Where HBO really stands apart, though, is in the documentary realm, where it has put a human face on the toll exacted by outsourcing and layoffs, endangering entire ways of life. The people shown — telling their stories in their own words — are so rooted in these professions that the prospect of starting over hardly sounds plausible to them in their 40s and 50s.
On Labor Day, HBO will air “The Last Truck: Closing of a GM Plant,” a heart-breaking look at the 2,400 workers and managers left without jobs by the shutdown of an Ohio assembly facility — two days before Christmas. A week later, the equally wrenching “Schmatta: From Rags to Riches to Rags,” about the demise of the Garment District in New York, will premiere at the Toronto Film Festival before arriving on the pay service in October. In the latter, one garment veteran discusses how the migration of manufacturing jobs to less-expensive nations represents “a microcosm of everything that’s going on in this country.”
Two more similarly themed projects are in the works, including a look at a Bronx factory strike, and Alexandra Pelosi’s examination of children of the working poor.
HBO documentary chief Sheila Nevins said the birth of these projects was more organic than orchestrated, but they do begin coalescing into a picture of “domestic sorrow” and the plight of the American worker.
“All I do every day is hear sad stories,” she said.
Nevins has often championed subjects that receive short shrift elsewhere. The HBO exec, who at times seems to be single-handedly supporting the serious documentary, will receive the Academy of Television Arts & Sciences’ Governors Award next month for such entries as this year’s Emmy-nominated “Section 60: Arlington National Cemetery” and “The Alzheimer’s Project.”
Still, the divide between HBO’s sobering approach and other channels is becoming more of a chasm — and isn’t accidental. “This is pay television,” Nevins said. “You have to go where somebody else isn’t going. … It has to be worth paying for.”
Sure, blue-collar guys do pop up elsewhere, but generally they’re required to have some death-defying occupation, like catching crabs (the actual kind) or driving trucks in Alaska. Otherwise, the only way they can grab the media’s attention is to appear on a reality show, have a blonde relative go missing or conspicuously carry a loaded gun to an anti-Obama rally.
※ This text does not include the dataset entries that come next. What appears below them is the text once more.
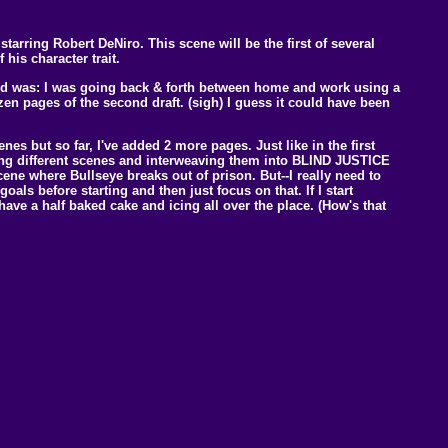
tarring Robert DeNiro. This scene will be the first of several
his character trait.
ned was: I was going back & forth between home and work using a
dozen pages of the second draft. (sigh) I guess it could have been
enes but so far, I've added 2 more pages. Just like in the first
udying different scenes and interweaving them into BLIND JUSTICE
ene where Bullseye breaks out of prison. But--I really need to
oals before starting and then just focus on that. If I start
I have a half baked cake and icing all over the place. (How's that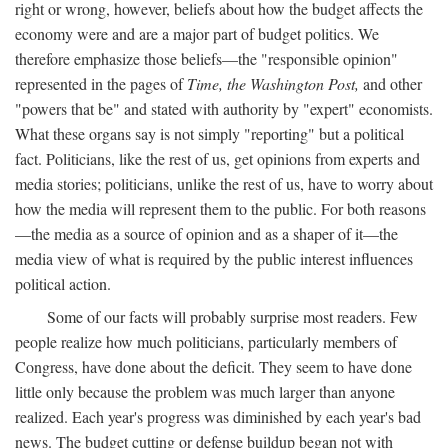
right or wrong, however, beliefs about how the budget affects the
economy were and are a major part of budget politics. We
therefore emphasize those beliefs—the "responsible opinion"
represented in the pages of
Time, the Washington Post,
and other
"powers that be" and stated with authority by "expert" economists.
What these organs say is not simply "reporting" but a political
fact. Politicians, like the rest of us, get opinions from experts and
media stories; politicians, unlike the rest of us, have to worry about
how the media will represent them to the public. For both reasons
—the media as a source of opinion and as a shaper of it—the
media view of what is required by the public interest influences
political action.
Some of our facts will probably surprise most readers. Few
people realize how much politicians, particularly members of
Congress, have done about the deficit. They seem to have done
little only because the problem was much larger than anyone
realized. Each year's progress was diminished by each year's bad
news. The budget cutting or defense buildup began not with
Most TV execs doubtless assume that people flip on the tube (or the YouTube) seeking escape from their daily burdens, so why smack them with more bad news? Still, thanks to HBO’s faith in the empathy of its audience, there is a small haven where the economic downturn is addressed, directly and in stark detail.
You just need the wherewithal and willingness to pay extra in order to see it.